*** Extracted text Section Begins ***

Find area of a quadrilateral inside a rectangle I am asked to find the area of the shaded portion of the rectangle ABCD, whre $AD=5$, $AB=4$ and $E$ is the midpoint of $BC$.
I know that if I subtract $\triangle ABC+\triangle AFD - \triangle AFG$ to the total area of the rectangle I get the answer but I am having troubles figuring out the area of  $\triangle AFG$. Can someone point me in the right direction or a simpler way to solve it?

 A: I hope you mean that $F$ is a midpoint of $AB$ and we need to calculate $S_{DGEC}$.
Let $AE\cap DC=\{K\}$.
Thus, since $DC=CK=4$, we obtain
$$FG:GD=AG:GK=AF:DK=2:8=1:4.$$
Hence, $$S_{\Delta ADG}=\frac{4}{5}S_{\Delta ADF}=\frac{4}{5}\cdot\frac{4\cdot5}{4}=4.$$
Also, $$S_{\Delta ABE}=\frac{1}{4}S_{ABCD}=5.$$
Id est, $$S_{DGEC}=S_{ABCD}-S_{\Delta ABE}-S_{\Delta AEG}=20-5-4=11.$$
A: 
\begin{equation}
\text{You need to subtract } (\triangle ABE +\triangle AFD -\triangle AFG)\text{ to the total area of the rectangle.}
\end{equation}

let T be the total area of the rectangle:
\begin{equation} T=AB\times BC=20\end{equation}
\begin{equation}
\triangle ABE=(AB\times BE) /2=AB\times BC /4=T/4=5\\
\triangle AFD=(AD\times AF) /2=AD\times AB /4=T/4=5
\end{equation}
\begin{equation}
\triangle AFG=(base\triangle AFG\times height\triangle AFG) /2=AF\times GH/2 \\
\text{where H is the projection of G on AB}\\
GH=BC/5 \text{ (to be proved)}\\
\text{so }\triangle AFG=AB\times BC/20=T/20=1\\
\end{equation}
\begin{equation}
\text{then: } \triangle ABE +\triangle AFD -\triangle AFG=5+5-1=9 \\
\text{and the area of the shaded part is: } T-9=20-9=11
\end{equation}

\begin{equation}
\text{Why } GH=BC/5 \text{ ??}
\end{equation}

let K be the intersection of DF With CB
\begin{equation}
\end{equation}
to under stud the following steps you must help your self by drawing the figure!

*** Extracted text Section Ends ***
*** Data extract Section Begins ***

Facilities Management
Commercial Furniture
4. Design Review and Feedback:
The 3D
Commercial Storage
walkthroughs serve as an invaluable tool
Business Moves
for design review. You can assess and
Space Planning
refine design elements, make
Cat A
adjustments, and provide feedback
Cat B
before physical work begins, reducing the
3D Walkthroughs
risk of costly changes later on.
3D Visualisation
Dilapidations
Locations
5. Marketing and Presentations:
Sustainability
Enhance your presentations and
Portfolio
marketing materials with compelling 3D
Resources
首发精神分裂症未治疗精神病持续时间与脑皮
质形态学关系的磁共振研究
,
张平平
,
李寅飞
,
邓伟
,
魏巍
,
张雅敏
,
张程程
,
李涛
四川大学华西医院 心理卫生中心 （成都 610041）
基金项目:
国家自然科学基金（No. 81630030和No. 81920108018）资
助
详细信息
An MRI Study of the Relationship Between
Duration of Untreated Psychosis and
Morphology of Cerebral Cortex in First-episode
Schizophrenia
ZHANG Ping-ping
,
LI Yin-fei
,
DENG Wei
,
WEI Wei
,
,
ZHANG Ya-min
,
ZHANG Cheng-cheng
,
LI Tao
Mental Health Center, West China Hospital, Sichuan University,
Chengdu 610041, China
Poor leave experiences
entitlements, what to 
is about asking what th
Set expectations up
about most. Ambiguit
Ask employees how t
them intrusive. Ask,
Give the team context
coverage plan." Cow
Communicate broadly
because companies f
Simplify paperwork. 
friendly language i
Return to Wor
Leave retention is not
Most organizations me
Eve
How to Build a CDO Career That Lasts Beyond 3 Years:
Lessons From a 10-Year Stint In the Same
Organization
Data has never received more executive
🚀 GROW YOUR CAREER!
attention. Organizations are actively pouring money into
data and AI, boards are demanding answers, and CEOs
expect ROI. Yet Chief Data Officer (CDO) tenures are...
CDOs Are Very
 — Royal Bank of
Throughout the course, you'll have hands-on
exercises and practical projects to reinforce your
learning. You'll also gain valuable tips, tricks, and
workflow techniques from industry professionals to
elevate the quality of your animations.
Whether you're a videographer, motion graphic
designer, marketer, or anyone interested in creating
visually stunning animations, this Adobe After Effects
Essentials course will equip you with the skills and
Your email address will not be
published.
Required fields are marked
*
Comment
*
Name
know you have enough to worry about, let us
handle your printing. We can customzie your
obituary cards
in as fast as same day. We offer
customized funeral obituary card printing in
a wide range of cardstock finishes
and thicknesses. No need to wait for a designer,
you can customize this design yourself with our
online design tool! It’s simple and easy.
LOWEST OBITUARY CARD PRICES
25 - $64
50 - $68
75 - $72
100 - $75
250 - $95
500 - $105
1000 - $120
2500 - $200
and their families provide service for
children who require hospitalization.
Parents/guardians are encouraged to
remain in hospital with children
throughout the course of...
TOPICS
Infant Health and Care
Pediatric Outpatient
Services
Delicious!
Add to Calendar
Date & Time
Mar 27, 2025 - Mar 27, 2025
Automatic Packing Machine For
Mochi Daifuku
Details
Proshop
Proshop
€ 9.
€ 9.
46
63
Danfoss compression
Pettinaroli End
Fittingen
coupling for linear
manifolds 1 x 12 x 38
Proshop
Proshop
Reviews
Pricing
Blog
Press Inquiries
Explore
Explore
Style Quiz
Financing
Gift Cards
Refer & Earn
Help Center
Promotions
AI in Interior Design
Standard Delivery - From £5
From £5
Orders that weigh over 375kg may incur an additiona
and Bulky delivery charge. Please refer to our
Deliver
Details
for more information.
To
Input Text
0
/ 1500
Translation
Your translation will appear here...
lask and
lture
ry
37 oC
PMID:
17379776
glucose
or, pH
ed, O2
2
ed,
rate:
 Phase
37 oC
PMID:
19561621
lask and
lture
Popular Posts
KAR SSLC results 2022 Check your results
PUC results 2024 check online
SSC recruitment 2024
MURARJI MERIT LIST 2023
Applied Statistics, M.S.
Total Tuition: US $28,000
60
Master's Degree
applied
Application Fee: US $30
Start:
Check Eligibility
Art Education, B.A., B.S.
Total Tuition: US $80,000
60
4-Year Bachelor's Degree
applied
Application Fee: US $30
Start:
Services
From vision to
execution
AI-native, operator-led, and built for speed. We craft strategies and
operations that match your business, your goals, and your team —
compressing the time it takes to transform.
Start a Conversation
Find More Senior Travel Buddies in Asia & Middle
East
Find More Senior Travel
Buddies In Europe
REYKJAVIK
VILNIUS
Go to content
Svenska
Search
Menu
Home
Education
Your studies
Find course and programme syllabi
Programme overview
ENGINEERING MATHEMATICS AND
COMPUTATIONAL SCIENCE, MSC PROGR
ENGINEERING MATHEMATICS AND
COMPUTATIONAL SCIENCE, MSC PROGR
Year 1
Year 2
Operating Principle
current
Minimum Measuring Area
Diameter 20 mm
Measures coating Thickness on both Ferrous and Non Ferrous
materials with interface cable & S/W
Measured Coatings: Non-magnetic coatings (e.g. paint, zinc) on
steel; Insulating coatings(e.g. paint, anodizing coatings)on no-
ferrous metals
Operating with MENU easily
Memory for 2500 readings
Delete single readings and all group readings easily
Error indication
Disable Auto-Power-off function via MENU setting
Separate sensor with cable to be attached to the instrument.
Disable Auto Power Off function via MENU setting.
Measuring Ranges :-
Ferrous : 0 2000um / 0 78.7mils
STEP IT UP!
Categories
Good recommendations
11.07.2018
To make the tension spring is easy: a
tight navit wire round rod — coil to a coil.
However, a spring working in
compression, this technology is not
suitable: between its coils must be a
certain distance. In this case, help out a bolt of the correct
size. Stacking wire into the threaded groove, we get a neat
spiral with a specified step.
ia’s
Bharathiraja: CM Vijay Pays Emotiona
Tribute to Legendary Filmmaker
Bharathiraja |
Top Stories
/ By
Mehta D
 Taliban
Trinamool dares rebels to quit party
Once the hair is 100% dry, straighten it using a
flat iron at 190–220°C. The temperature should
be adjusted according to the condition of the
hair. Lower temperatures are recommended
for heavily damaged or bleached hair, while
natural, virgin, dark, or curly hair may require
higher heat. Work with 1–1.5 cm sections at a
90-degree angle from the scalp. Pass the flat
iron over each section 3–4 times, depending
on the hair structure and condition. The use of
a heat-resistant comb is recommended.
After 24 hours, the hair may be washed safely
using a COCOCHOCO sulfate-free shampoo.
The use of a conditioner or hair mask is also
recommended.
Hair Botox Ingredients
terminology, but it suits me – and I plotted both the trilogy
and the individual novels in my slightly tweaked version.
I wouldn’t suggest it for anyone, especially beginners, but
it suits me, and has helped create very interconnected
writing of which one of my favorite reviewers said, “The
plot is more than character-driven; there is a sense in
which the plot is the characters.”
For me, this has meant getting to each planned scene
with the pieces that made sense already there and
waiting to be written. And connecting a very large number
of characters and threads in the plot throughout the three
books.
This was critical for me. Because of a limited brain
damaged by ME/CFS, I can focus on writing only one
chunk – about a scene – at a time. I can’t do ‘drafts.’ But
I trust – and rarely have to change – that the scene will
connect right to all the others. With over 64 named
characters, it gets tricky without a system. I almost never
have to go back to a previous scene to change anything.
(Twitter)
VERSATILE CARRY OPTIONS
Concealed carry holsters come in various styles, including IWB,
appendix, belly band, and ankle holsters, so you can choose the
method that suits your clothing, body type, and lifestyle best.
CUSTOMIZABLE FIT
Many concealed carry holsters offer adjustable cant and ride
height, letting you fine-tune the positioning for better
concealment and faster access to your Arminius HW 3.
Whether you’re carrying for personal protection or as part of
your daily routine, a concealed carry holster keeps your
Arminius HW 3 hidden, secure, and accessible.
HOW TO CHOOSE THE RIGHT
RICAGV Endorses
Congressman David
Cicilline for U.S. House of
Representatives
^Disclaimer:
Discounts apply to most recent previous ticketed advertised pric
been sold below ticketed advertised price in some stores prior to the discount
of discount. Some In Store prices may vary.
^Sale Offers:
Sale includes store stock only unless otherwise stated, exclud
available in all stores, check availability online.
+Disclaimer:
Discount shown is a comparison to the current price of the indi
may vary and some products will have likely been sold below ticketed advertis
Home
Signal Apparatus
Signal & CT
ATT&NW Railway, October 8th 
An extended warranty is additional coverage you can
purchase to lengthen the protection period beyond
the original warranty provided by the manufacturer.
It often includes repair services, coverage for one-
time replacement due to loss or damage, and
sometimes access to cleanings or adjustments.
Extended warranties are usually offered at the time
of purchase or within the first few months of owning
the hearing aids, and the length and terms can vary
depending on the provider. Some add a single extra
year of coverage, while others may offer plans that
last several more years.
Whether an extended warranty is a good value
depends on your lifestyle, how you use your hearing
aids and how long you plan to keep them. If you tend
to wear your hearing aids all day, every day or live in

*** Data extract Section Ends ***

▸ Study questions
**a.** How would you restate the paragraph beginning "I know that if I subtract" in the quadrilateral-area thread more briefly while keeping its main facts?
**b.** Can you quote the stretch of the quadrilateral-area thread from "Find area of" through "to solve it?"?

▸ Exercise responses
**a.** Subtracting $\triangle ABC+\triangle AFD - \triangle AFG$ from the rectangle's total area gives the answer, but the area of $\triangle AFG$ is hard to work out. The poster asks for a pointer or a simpler method.

**b.**
Find area of a quadrilateral inside a rectangle I am asked to find the area of the shaded portion of the rectangle ABCD, whre $AD=5$, $AB=4$ and $E$ is the midpoint of $BC$.
I know that if I subtract $\triangle ABC+\triangle AFD - \triangle AFG$ to the total area of the rectangle I get the answer but I am having troubles figuring out the area of  $\triangle AFG$. Can someone point me in the right direction or a simpler way to solve it?